A new state-of-the-art open source chatbot
ai.facebook.comAccording to the "Get the code" link [1], it looks like these models need pretty huge GPUs to even interact with the pre-trained models. Is that abnormal? I was under the impression that training the model is generally what takes the beefy GPU, and then using that model requires more consumer-adjacent hardware. A P100 GPU is $3000 [2].
These are very big models, like 100x to 300x the # parameters of resnet-50.
2.7bn parameters (for the smaller model) means you have to do 2.7bn calculations for a single step of the model. You could fit the model in main memory, but how long is it going to take you to run all those calculations on a CPU? And the full model will need to run multiple times to output a single sentence.
Boiling it all down, when prompted, these models just regurgitate a similar sentence to what is observed in the training data for loosely that same input, using some glorified curve fitting. This does not necessarily imply the model understands the meaning of what it is spitting out. So the uninitiated will be really impressed with this kind of toy.
The researchers here appear to have placed particular emphasis on cleaning up what the model is spitting out, but I think it's lipstick on a pig. The area begging for more research is parsing out the meaning of anything but the most simple sentence.

- _Excerpted records_:
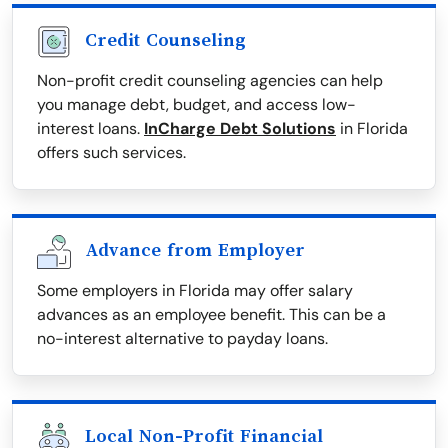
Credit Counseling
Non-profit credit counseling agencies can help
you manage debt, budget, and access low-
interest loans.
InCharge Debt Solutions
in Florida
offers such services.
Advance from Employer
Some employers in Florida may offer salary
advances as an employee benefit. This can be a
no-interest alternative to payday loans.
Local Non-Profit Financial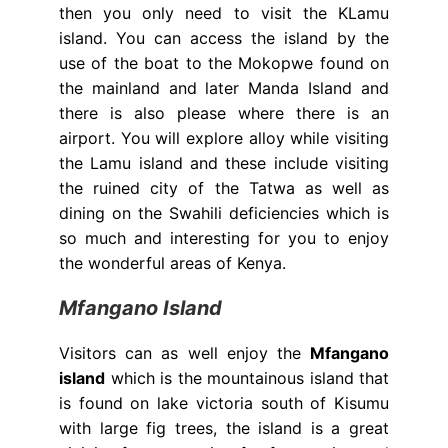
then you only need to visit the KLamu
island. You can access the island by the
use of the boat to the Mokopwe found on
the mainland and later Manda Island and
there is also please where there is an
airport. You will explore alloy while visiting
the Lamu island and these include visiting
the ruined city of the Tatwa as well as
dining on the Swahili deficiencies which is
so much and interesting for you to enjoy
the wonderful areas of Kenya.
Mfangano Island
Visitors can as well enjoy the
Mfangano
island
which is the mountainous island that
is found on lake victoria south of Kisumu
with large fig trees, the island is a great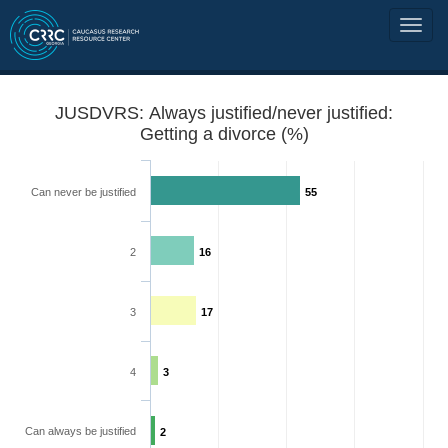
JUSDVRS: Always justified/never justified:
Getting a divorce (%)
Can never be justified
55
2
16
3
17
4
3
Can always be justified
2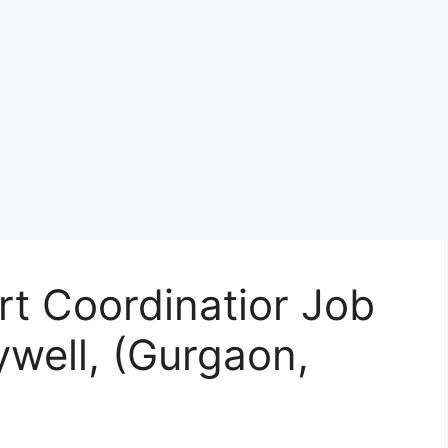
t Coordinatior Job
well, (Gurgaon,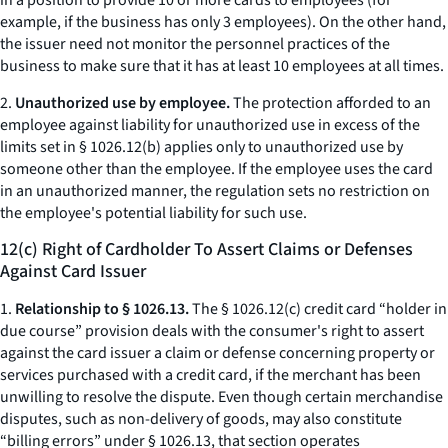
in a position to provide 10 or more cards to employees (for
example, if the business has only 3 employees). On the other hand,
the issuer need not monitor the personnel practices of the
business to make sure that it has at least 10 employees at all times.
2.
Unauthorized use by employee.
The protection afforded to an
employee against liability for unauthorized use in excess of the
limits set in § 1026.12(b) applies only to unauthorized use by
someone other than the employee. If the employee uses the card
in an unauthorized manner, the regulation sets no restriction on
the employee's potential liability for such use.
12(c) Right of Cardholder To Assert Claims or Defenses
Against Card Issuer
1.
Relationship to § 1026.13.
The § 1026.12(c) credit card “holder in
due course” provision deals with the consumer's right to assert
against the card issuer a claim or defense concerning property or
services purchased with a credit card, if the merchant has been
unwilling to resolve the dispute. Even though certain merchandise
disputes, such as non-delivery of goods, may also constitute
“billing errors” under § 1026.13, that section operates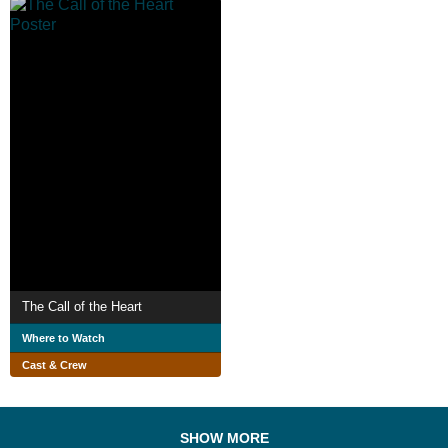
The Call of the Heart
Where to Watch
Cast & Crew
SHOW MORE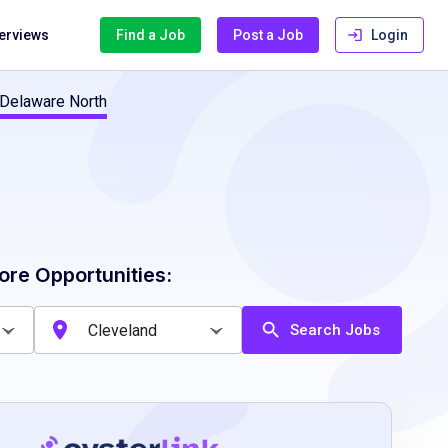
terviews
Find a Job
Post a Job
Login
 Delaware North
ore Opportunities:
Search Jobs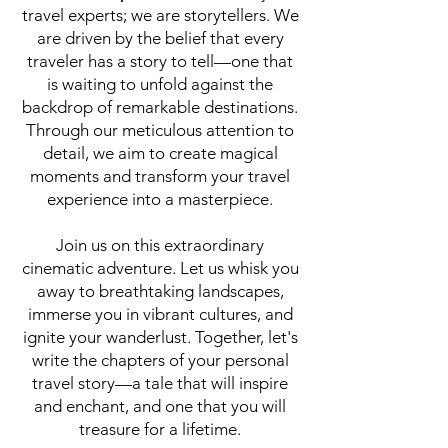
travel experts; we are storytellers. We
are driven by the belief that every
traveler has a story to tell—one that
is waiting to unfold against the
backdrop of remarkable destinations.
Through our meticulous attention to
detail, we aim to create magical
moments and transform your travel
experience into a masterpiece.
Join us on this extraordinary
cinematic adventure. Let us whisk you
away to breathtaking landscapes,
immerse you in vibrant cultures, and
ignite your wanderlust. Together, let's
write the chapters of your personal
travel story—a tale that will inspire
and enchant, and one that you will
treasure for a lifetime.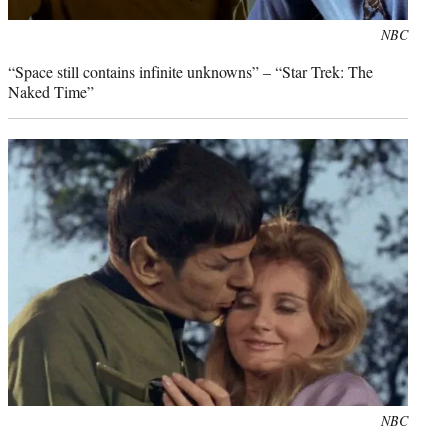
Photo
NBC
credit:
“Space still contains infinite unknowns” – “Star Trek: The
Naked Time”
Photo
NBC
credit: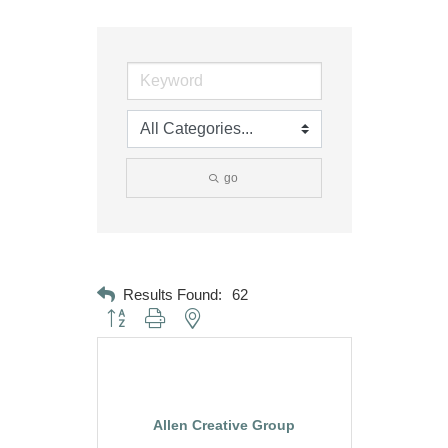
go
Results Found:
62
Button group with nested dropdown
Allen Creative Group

- _What to work on_:
- a) According to the chatbot discussion, how many parameters does the smaller model have?
- b) Please continue the chatbot discussion from the end of its last comment.

- _Answers to the exercise_:
- a) 2.7 billion parameters.

- b)
>Boiling it all down, when prompted, these models just regurgitate a similar sentence to what is observed in the training data for loosely that same input, using some glorified curve fitting
This is not that much different than what you do.
What criteria would you use to determine if something understands the meaning of a word/phrase/concept that isn't a string of definitions and metaphors? And at what level is sufficient?
Attempting to prove that something "understands the meaning" is a fruitless task with no quantifiable criteria - much like proving something is "conscious."
Representing meaning as a number, or more specifically a point or set in some vector space is fine. I'm not suggesting a more sophisticated concept of understanding than the status quo here, basically text in, a number/numbers out, which as I understand it is how most intent analysis works currently.
So meaning in this sense is very much quantifiable, yet how far along are we in parsing out even the most basic meanings? Can we build something which discriminates between "I'm moving in to <address>" and "I'm moving in on <date>", using the latest and greatest word embeddings? Not without some extra layers of external rules imposed on top. So the model does not 'understand', even in this limited scope of understanding.
Don't be fooled by the sentence recycling is all.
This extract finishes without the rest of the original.